Spatially isotropic homogeneous spacetimes

TL;DR

This paper classifies all simply-connected homogeneous spacetimes with spatial isotropy across all dimensions, revealing new geometries and analyzing their symmetries, invariant structures, and limits between different spacetime types.

Contribution

It provides a comprehensive classification of homogeneous spacetimes with spatial isotropy, including new geometries and their symmetry properties across all dimensions.

Findings

Identified new classes of geometries in low dimensions.

Mapped the limits and contractions between different spacetimes.
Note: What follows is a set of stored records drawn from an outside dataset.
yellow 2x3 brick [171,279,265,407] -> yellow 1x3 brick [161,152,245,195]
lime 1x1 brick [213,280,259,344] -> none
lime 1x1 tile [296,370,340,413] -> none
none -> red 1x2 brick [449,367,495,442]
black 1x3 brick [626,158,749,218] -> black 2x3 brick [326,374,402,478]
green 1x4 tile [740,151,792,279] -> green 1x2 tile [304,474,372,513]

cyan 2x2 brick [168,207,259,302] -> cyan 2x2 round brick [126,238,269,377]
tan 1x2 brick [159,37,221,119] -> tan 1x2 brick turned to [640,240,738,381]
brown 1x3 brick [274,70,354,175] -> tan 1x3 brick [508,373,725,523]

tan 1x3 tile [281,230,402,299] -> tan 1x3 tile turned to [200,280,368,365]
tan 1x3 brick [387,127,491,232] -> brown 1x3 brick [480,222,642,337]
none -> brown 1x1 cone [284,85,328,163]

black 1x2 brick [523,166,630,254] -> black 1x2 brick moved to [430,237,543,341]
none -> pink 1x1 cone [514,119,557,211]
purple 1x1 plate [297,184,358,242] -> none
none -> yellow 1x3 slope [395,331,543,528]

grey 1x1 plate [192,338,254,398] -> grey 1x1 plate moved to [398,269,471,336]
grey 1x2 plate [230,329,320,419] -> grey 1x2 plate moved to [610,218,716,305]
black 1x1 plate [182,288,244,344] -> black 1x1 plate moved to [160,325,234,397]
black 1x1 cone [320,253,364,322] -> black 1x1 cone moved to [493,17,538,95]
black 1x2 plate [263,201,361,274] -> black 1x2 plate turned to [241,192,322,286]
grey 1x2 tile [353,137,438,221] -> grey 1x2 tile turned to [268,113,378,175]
Analyzed geometric properties like invariance, torsion, and curvature.

Abstract

We classify simply-connected homogeneous ($D+1$)-dimensional spacetimes for kinematical and aristotelian Lie groups with $D$-dimensional space isotropy for all $D\geq 0$. Besides well-known spacetimes like Minkowski and (anti) de Sitter we find several new classes of geometries, some of which exist only for $D=1,2$. These geometries share the same amount of symmetry (spatial rotations, boosts and spatio-temporal translations) as the maximally symmetric spacetimes, but unlike them they do not necessarily admit an invariant metric. We determine the possible limits between the spacetimes and interpret them in terms of contractions of the corresponding transitive Lie algebras. We investigate geometrical properties of the spacetimes such as whether they are reductive or symmetric as well as the existence of invariant structures (riemannian, lorentzian, galilean, carrollian, aristotelian) and, when appropriate, discuss the torsion and curvature of the canonical invariant connection as a means of characterising the different spacetimes.